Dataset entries
* * * * *
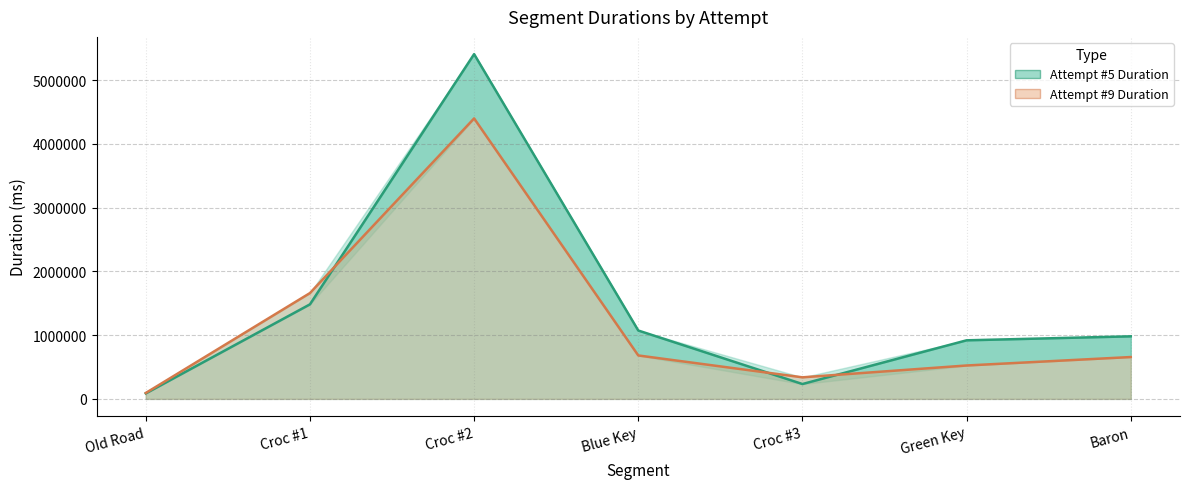

Between Croc #1 and Croc #3, which series saw the biggest shift?

Attempt #9 Duration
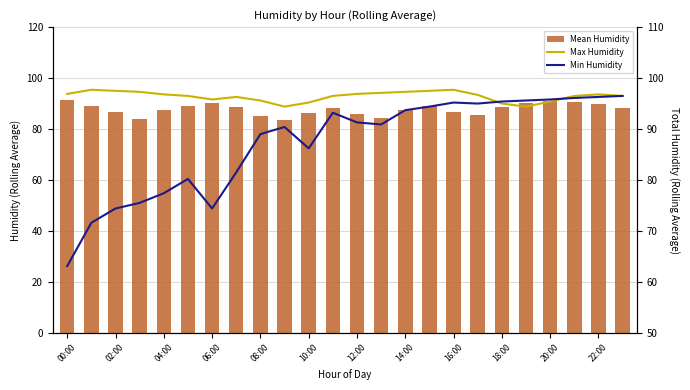

What is the total value across all series at 19?

280.3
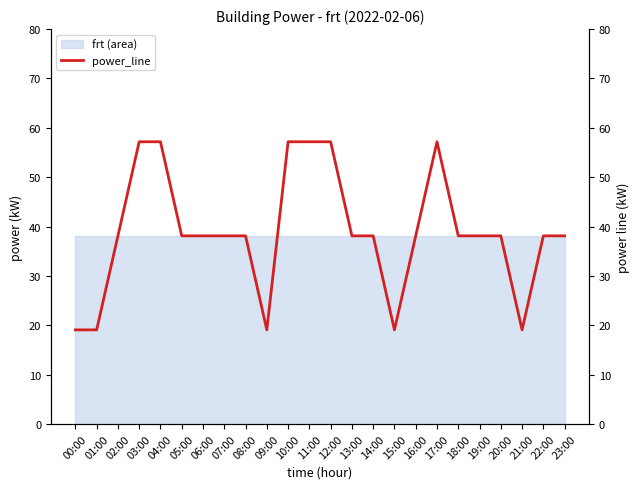

Is it true that the value at 03:00 is 57.2?

True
* * * * *
DIRECTIONS FOR THIS TASK — Rewrite all the records with each "value" changed to "reading" and nothing else altered. Leave the pictures out of your version.

TASK SOLUTION —
Between Croc #1 and Croc #3, which series saw the biggest shift?

Attempt #9 Duration

What is the total reading across all series at 19?

280.3

Is it true that the reading at 03:00 is 57.2?

True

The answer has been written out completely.